GithubHelp home page GithubHelp logo

Comments (9)

tobiemh avatar tobiemh commented on April 28, 2024 3

Haha @rushmorem this is an interesting discussion. Just before 1.0.0-beta.1 we had a VOID type too. It all got a bit confusing!

I'll just summarise why we have both a NONE and a NULL type, and then we can go from there.

Setting a field to NULL explicitly sets the field on the document (if the FIELD definition allows it) so that it exists, but its value is null (in JSON terms). We also need to deal with null values from JSON when working with JavaScript libraries.

Setting a field to NONE explicitly deletes a field on the document (if the FIELD definition allows it) so that it no longer exists on the record. This means the record takes up less space.

When searching for values we effectively want three different queries (and there may be an issue here, because currently NONE = NULL, but we do have an == operator to check on value type aswell).

  1. SELECT all records where the field doesn't exist at all, or does exist and the value is null.
  2. SELECT all records where the field doesn't exist at all.
  3. SELECT all records where the field exists and the value is null.

Current you can do this using...

  1. SELECT * FROM person WHERE email = NONE; or SELECT * FROM person WHERE email IS NONE;
  2. SELECT * FROM person WHERE email == NONE;
  3. SELECT * FROM person WHERE email == NULL;

I think it's also important to note, that although we can have schema-full tables, with fields which have specific types, we can also have schema-full tables without any specific type defined on a field, and schame-less tables where any field values can be inserted. As a result, an index on a field doesn't necessarily know the type of that field, or know that all values in that field are of a certain type.

from surrealdb.

tobiemh avatar tobiemh commented on April 28, 2024 1

Finally, instead of EMPTY I think we should use NONE for consistency. That is IGNORE NONE not IGNORE EMPTY. Also empty is ambiguous. For example, users might think that empty is referring to that particular type's representation of an empty value rather than NONE. For example, if that field is of type string they might think we are referring to "".

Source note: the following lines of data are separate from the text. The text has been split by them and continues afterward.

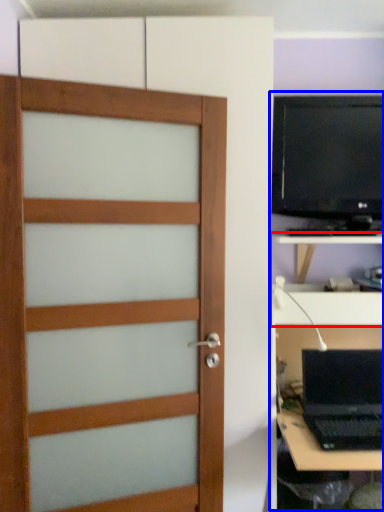
Question: Which object appears farthest to the camera in this image, tv cabinet (highlighted by a red box) or entertainment center (highlighted by a blue box)?

Choices:
 (A) tv cabinet
 (B) entertainment center

Answer: (A)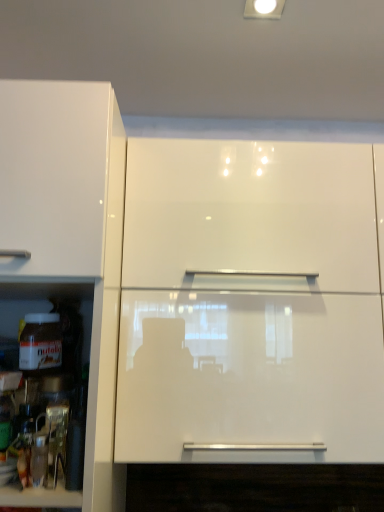
Question: Should I look upward or downward to see glossy white cabinet at upper center?

Choices:
 (A) up
 (B) down

Answer: (B)

Question: From a real-world perspective, is white glossy cabinet at left physically above glossy white cabinet at upper center?

Choices:
 (A) no
 (B) yes

Answer: (A)

Question: Is glossy white cabinet at upper center at the back of white glossy cabinet at left?

Choices:
 (A) no
 (B) yes

Answer: (A)

Question: Can you confirm if white glossy cabinet at left is wider than glossy white cabinet at upper center?

Choices:
 (A) no
 (B) yes

Answer: (B)

Question: From the image's perspective, does white glossy cabinet at left appear lower than glossy white cabinet at upper center?

Choices:
 (A) yes
 (B) no

Answer: (A)

Question: Is white glossy cabinet at left outside of glossy white cabinet at upper center?

Choices:
 (A) yes
 (B) no

Answer: (A)

Question: Is the position of white glossy cabinet at left more distant than that of glossy white cabinet at upper center?

Choices:
 (A) no
 (B) yes

Answer: (A)

Question: Considering the relative sizes of glossy white cabinet at upper center and white glossy cabinet at left in the image provided, is glossy white cabinet at upper center smaller than white glossy cabinet at left?

Choices:
 (A) no
 (B) yes

Answer: (B)

Question: Is glossy white cabinet at upper center positioned in front of white glossy cabinet at left?

Choices:
 (A) yes
 (B) no

Answer: (B)

Question: Is glossy white cabinet at upper center turned away from white glossy cabinet at left?

Choices:
 (A) no
 (B) yes

Answer: (A)

Question: Is glossy white cabinet at upper center bigger than white glossy cabinet at left?

Choices:
 (A) yes
 (B) no

Answer: (B)

Question: From the image's perspective, is glossy white cabinet at upper center located beneath white glossy cabinet at left?

Choices:
 (A) yes
 (B) no

Answer: (B)

Question: Is there a large distance between glossy white cabinet at upper center and white glossy cabinet at left?

Choices:
 (A) yes
 (B) no

Answer: (B)

Question: Is glossy white cabinet at upper center in front of or behind white glossy cabinet at left in the image?

Choices:
 (A) front
 (B) behind

Answer: (B)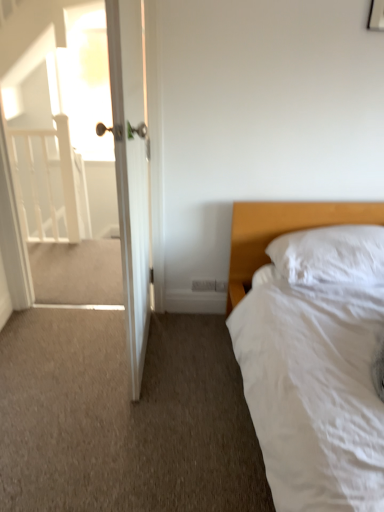
Describe the element at coordinates (47, 180) in the screenshot. I see `white wooden balustrade at left` at that location.

You are a GUI agent. You are given a task and a screenshot of the screen. Output one action in this format:
    pyautogui.click(x=<x>, y=<y>)
    Task: Click on the white soft pillow at right
    
    Given the screenshot: What is the action you would take?
    pyautogui.click(x=330, y=254)

Which is more to the right, white wooden door at left or white soft bed at right?

From the viewer's perspective, white soft bed at right appears more on the right side.

How many degrees apart are the facing directions of white wooden door at left and white soft bed at right?

The facing directions of white wooden door at left and white soft bed at right are 89.7 degrees apart.

Does point (144, 156) come behind point (294, 212)?

No, (144, 156) is in front of (294, 212).

Is white wooden door at left looking in the opposite direction of white soft bed at right?

Yes.

Which of these two, white soft pillow at right or white soft bed at right, is smaller?

Smaller between the two is white soft pillow at right.

Considering the positions of objects white soft pillow at right and white soft bed at right in the image provided, who is in front, white soft pillow at right or white soft bed at right?

white soft bed at right.

From the image's perspective, would you say white soft pillow at right is positioned over white soft bed at right?

Yes, from the image's perspective, white soft pillow at right is above white soft bed at right.

Would you say white soft pillow at right contains white wooden door at left?

No, white wooden door at left is located outside of white soft pillow at right.

In order to click on pillow that is on the right side of white wooden door at left in this screenshot , I will do `click(330, 254)`.

Considering the positions of objects white soft pillow at right and white wooden door at left in the image provided, who is behind, white soft pillow at right or white wooden door at left?

white soft pillow at right is behind.

From a real-world perspective, is white soft pillow at right positioned above or below white wooden door at left?

white soft pillow at right is situated lower than white wooden door at left in the real world.

From the image's perspective, is white soft bed at right located above white wooden balustrade at left?

Incorrect, from the image's perspective, white soft bed at right is lower than white wooden balustrade at left.

Is point (317, 209) in front of point (16, 170)?

That is True.

From a real-world perspective, which object stands above the other?

white wooden balustrade at left, from a real-world perspective.

From a real-world perspective, between white wooden door at left and white soft pillow at right, who is vertically lower?

From a 3D spatial view, white soft pillow at right is below.

Which is nearer, (131, 383) or (346, 269)?

Point (131, 383).

Where is `pillow beneath the white wooden door at left (from a real-world perspective)`? Image resolution: width=384 pixels, height=512 pixels. pillow beneath the white wooden door at left (from a real-world perspective) is located at coordinates (330, 254).

Is white wooden door at left taller or shorter than white soft pillow at right?

Considering their sizes, white wooden door at left has more height than white soft pillow at right.

Based on the photo, is white wooden balustrade at left not near white glossy door at upper left?

No, there isn't a large distance between white wooden balustrade at left and white glossy door at upper left.

From the image's perspective, between white wooden balustrade at left and white glossy door at upper left, who is located below?

white glossy door at upper left.

Is point (62, 149) positioned behind point (67, 115)?

No, it is not.

Which of these two, white wooden balustrade at left or white glossy door at upper left, stands taller?

With more height is white glossy door at upper left.

Find the location of a particular element. pillow lying in front of the white wooden balustrade at left is located at coordinates (330, 254).

How different are the orientations of white soft pillow at right and white wooden balustrade at left in degrees?

They differ by 0.678 degrees in their facing directions.

Who is shorter, white soft pillow at right or white wooden balustrade at left?

white soft pillow at right.

Is white soft pillow at right in front of white wooden balustrade at left?

Yes, white soft pillow at right is in front of white wooden balustrade at left.

The width and height of the screenshot is (384, 512). What are the coordinates of `door that appears on the left of white soft bed at right` in the screenshot? It's located at (131, 170).

This screenshot has height=512, width=384. In order to click on pillow behind the white soft bed at right in this screenshot , I will do `click(330, 254)`.

Which object lies further to the anchor point white soft bed at right, white wooden door at left or white glossy door at upper left?

white glossy door at upper left is positioned further to the anchor white soft bed at right.

Which object lies further to the anchor point white wooden door at left, white soft pillow at right or white glossy door at upper left?

The object further to white wooden door at left is white glossy door at upper left.

From the image, which object appears to be nearer to white soft bed at right, white soft pillow at right or white glossy door at upper left?

white soft pillow at right lies closer to white soft bed at right than the other object.

When comparing their distances from white soft bed at right, does white wooden door at left or white wooden balustrade at left seem closer?

Among the two, white wooden door at left is located nearer to white soft bed at right.

Looking at this image, from the image, which object appears to be nearer to white wooden balustrade at left, white soft pillow at right or white soft bed at right?

Based on the image, white soft bed at right appears to be nearer to white wooden balustrade at left.

Considering their positions, is white wooden door at left positioned further to white wooden balustrade at left than white soft pillow at right?

white soft pillow at right is positioned further to the anchor white wooden balustrade at left.

Looking at the image, which one is located further to white glossy door at upper left, white soft bed at right or white wooden balustrade at left?

The object further to white glossy door at upper left is white soft bed at right.

In the scene shown: From the image, which object appears to be nearer to white wooden balustrade at left, white glossy door at upper left or white soft pillow at right?

Among the two, white glossy door at upper left is located nearer to white wooden balustrade at left.

The height and width of the screenshot is (512, 384). What are the coordinates of `bed between white glossy door at upper left and white soft pillow at right from left to right` in the screenshot? It's located at (282, 232).

The width and height of the screenshot is (384, 512). Identify the location of door between white wooden balustrade at left and white soft pillow at right. (131, 170).

You are a GUI agent. You are given a task and a screenshot of the screen. Output one action in this format:
    pyautogui.click(x=<x>, y=<y>)
    Task: Click on the screen door between white wooden balustrade at left and white soft pillow at right from left to right
    This screenshot has width=384, height=512.
    Given the screenshot: What is the action you would take?
    pyautogui.click(x=77, y=153)

I want to click on screen door located between white soft bed at right and white wooden balustrade at left in the depth direction, so click(x=77, y=153).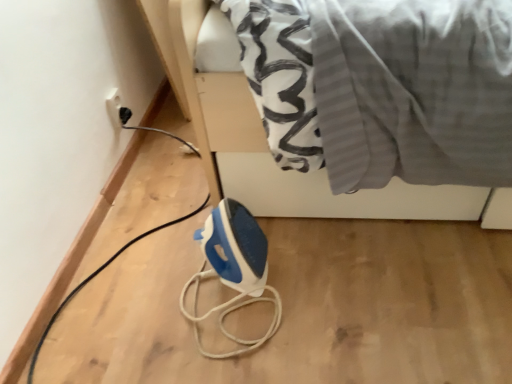
Describe the element at coordinates (234, 246) in the screenshot. I see `blue plastic iron at lower center` at that location.

This screenshot has height=384, width=512. Describe the element at coordinates (266, 141) in the screenshot. I see `white glossy bed at upper center` at that location.

Where is `white glossy bed at upper center`? The height and width of the screenshot is (384, 512). white glossy bed at upper center is located at coordinates (266, 141).

I want to click on blue plastic iron at lower center, so click(x=234, y=246).

Who is taller, blue plastic iron at lower center or white plastic socket at upper left?

Standing taller between the two is blue plastic iron at lower center.

From a real-world perspective, is blue plastic iron at lower center over white plastic socket at upper left?

Incorrect, from a real-world perspective, blue plastic iron at lower center is lower than white plastic socket at upper left.

From the image's perspective, who appears lower, blue plastic iron at lower center or white plastic socket at upper left?

blue plastic iron at lower center is shown below in the image.

Considering the positions of point (213, 236) and point (116, 103), is point (213, 236) closer or farther from the camera than point (116, 103)?

Point (213, 236) appears to be closer to the viewer than point (116, 103).

Considering the relative positions of white glossy bed at upper center and blue plastic iron at lower center in the image provided, is white glossy bed at upper center to the right of blue plastic iron at lower center from the viewer's perspective?

Yes, white glossy bed at upper center is to the right of blue plastic iron at lower center.

From a real-world perspective, is white glossy bed at upper center positioned above or below blue plastic iron at lower center?

In terms of real-world spatial position, white glossy bed at upper center is above blue plastic iron at lower center.

Which object is closer to the camera, white glossy bed at upper center or blue plastic iron at lower center?

Positioned in front is white glossy bed at upper center.

Could you tell me if white glossy bed at upper center is turned towards blue plastic iron at lower center?

Yes, white glossy bed at upper center is facing blue plastic iron at lower center.

Considering the sizes of objects white glossy bed at upper center and white plastic socket at upper left in the image provided, who is shorter, white glossy bed at upper center or white plastic socket at upper left?

Standing shorter between the two is white plastic socket at upper left.

From a real-world perspective, is white glossy bed at upper center on top of white plastic socket at upper left?

Indeed, from a real-world perspective, white glossy bed at upper center stands above white plastic socket at upper left.

From the image's perspective, is white glossy bed at upper center below white plastic socket at upper left?

No, from the image's perspective, white glossy bed at upper center is not below white plastic socket at upper left.

Based on the photo, is white glossy bed at upper center aimed at white plastic socket at upper left?

No, white glossy bed at upper center does not turn towards white plastic socket at upper left.

Locate an element on the screen. Image resolution: width=512 pixels, height=384 pixels. electric outlet that is above the blue plastic iron at lower center (from a real-world perspective) is located at coordinates [117, 110].

From a real-world perspective, which is physically below, white plastic socket at upper left or blue plastic iron at lower center?

From a 3D spatial view, blue plastic iron at lower center is below.

Is white plastic socket at upper left oriented away from blue plastic iron at lower center?

No, white plastic socket at upper left is not facing away from blue plastic iron at lower center.

Is the depth of white plastic socket at upper left greater than that of blue plastic iron at lower center?

Yes, it is behind blue plastic iron at lower center.

From a real-world perspective, is blue plastic iron at lower center over white glossy bed at upper center?

No, from a real-world perspective, blue plastic iron at lower center is not over white glossy bed at upper center

Who is more distant, blue plastic iron at lower center or white glossy bed at upper center?

Positioned behind is blue plastic iron at lower center.

Between blue plastic iron at lower center and white glossy bed at upper center, which one appears on the left side from the viewer's perspective?

Positioned to the left is blue plastic iron at lower center.

From the image's perspective, which one is positioned lower, blue plastic iron at lower center or white glossy bed at upper center?

blue plastic iron at lower center.

Looking at this image, from a real-world perspective, is white plastic socket at upper left on top of white glossy bed at upper center?

No, from a real-world perspective, white plastic socket at upper left is not on top of white glossy bed at upper center.

Is white plastic socket at upper left thinner than white glossy bed at upper center?

Indeed, white plastic socket at upper left has a lesser width compared to white glossy bed at upper center.

Which object is closer to the camera, white plastic socket at upper left or white glossy bed at upper center?

Positioned in front is white glossy bed at upper center.

I want to click on furniture lying above the white plastic socket at upper left (from the image's perspective), so click(x=266, y=141).

At what (x,y) coordinates should I click in order to perform the action: click on appliance located in front of the white plastic socket at upper left. Please return your answer as a coordinate pair (x, y). Looking at the image, I should click on (234, 246).

Find the location of a particular element. This screenshot has height=384, width=512. appliance below the white glossy bed at upper center (from the image's perspective) is located at coordinates (234, 246).

Based on their spatial positions, is white plastic socket at upper left or blue plastic iron at lower center further from white glossy bed at upper center?

white plastic socket at upper left lies further to white glossy bed at upper center than the other object.

Looking at the image, which one is located closer to white glossy bed at upper center, blue plastic iron at lower center or white plastic socket at upper left?

blue plastic iron at lower center is closer to white glossy bed at upper center.

Which object lies nearer to the anchor point white plastic socket at upper left, blue plastic iron at lower center or white glossy bed at upper center?

white glossy bed at upper center.

When comparing their distances from blue plastic iron at lower center, does white plastic socket at upper left or white glossy bed at upper center seem closer?

white glossy bed at upper center.

Based on their spatial positions, is white glossy bed at upper center or blue plastic iron at lower center closer to white plastic socket at upper left?

The object closer to white plastic socket at upper left is white glossy bed at upper center.

Based on their spatial positions, is white glossy bed at upper center or white plastic socket at upper left closer to blue plastic iron at lower center?

white glossy bed at upper center lies closer to blue plastic iron at lower center than the other object.

Where is `appliance located between white plastic socket at upper left and white glossy bed at upper center in the left-right direction`? appliance located between white plastic socket at upper left and white glossy bed at upper center in the left-right direction is located at coordinates (234, 246).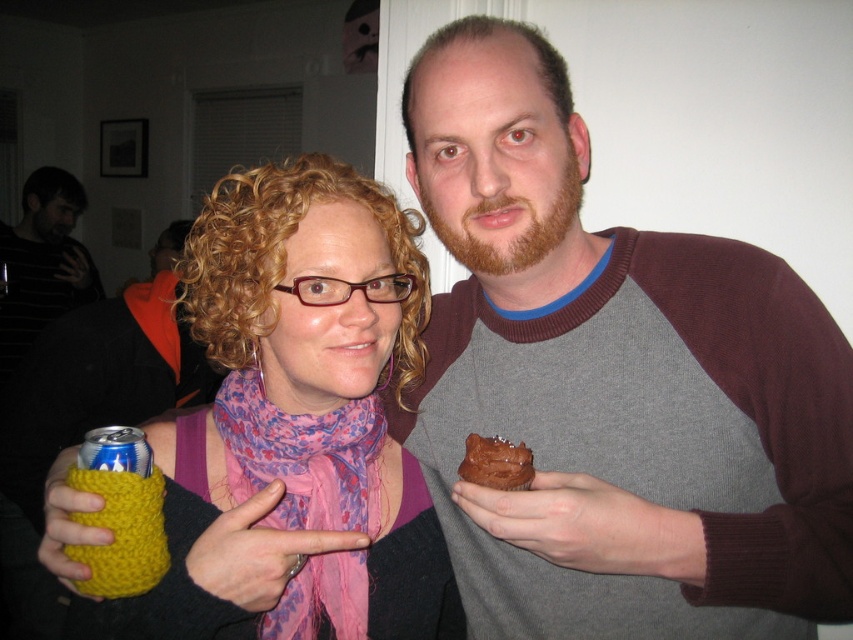
Based on the photo, you are organizing a photo album and want to ensure that the yellow knitted can at left and the pink floral scarf at center are placed in the correct order based on their sizes. Which object should come first if arranging them from largest to smallest?

The yellow knitted can at left should come first since it has a larger size compared to the pink floral scarf at center.

You are standing in the room where the two people are posing. You want to place a small plant between the two points marked as point (199, 328) and point (308, 609). Which point should the plant be closer to in order to be closer to the viewer?

The plant should be closer to point (199, 328) because it is closer to the viewer than point (308, 609).

From the picture: You are a photographer standing 1 meter away from the gray marled sweater at center and the chocolate matte cake at center. Can you fit both objects in your camera frame if your camera has a maximum field of view width of 30 centimeters?

The distance between the gray marled sweater at center and chocolate matte cake at center is 21.19 centimeters, which is less than the camera frame width of 30 centimeters. Therefore, both objects can be captured in the frame.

@rushmorem I agree with this. Couchbase has a MISSING keyword which can be used to find fields which exist but are empty, or fields which are not set (don't exist on the record). This is kind of what I meant with EMPTY, but I absolutely agree that users might expect "" to also equate to EMPTY!

from surrealdb.

tobiemh avatar tobiemh commented on April 28, 2024

Hi @rushmorem this is an interesting issue.

Looking at the FAQs for SQLite (https://sqlite.org/faq.html#q26), there's definitely two different opinions on this.

I'd like to continue supporting the current approach either way, so my thoughts are:

  1. Default to including null/none values, and add the ability to specify that unique indexes shouldn't include them...
DEFINE INDEX email ON TABLE user FIELDS email UNIQUE;
DEFINE INDEX email ON TABLE user FIELDS email UNIQUE IGNORE EMPTY;
  1. Default to not including null/none values, and add the ability to specify that unique indexes should include them...
DEFINE INDEX email ON TABLE user FIELDS email UNIQUE;
DEFINE INDEX email ON TABLE user FIELDS email UNIQUE INCLUDE EMPTY;

I personally prefer the first approach, as that is how it currently works, and it's easier to 'ignore' something from the default, rather than 'include' it. However, it would be great to get other thoughts on this.

from surrealdb.

rushmorem avatar rushmorem commented on April 28, 2024

Hi @tobiemh, yes NULLs are definitely an interesting topic to say the least. For the purpose of just getting the job done I think either approach is fine. However, I think the most suitable approach in terms of correctness and least surprising behaviour depends on the semantics we decide to go for. That is, whether we decide to adopt the SQL NULL or NONE with Rust's semantics.

According to this Stanford article:-

A boolean comparison between two values involving a NULL returns neither true nor false, but unknown in SQL's three-valued logic. [3] For example, neither NULL equals NULL nor NULL not-equals NULL is true. Testing whether a value is NULL requires an expression such as IS NULL or IS NOT NULL.

This means NULL values cannot be compared against each other and as such should be treated as different. If we translate this to Rust, it's analogous to comparing two Nones of different types, which is not possible by default. That is, None::<T> == None::<U> which doesn't even compile by default.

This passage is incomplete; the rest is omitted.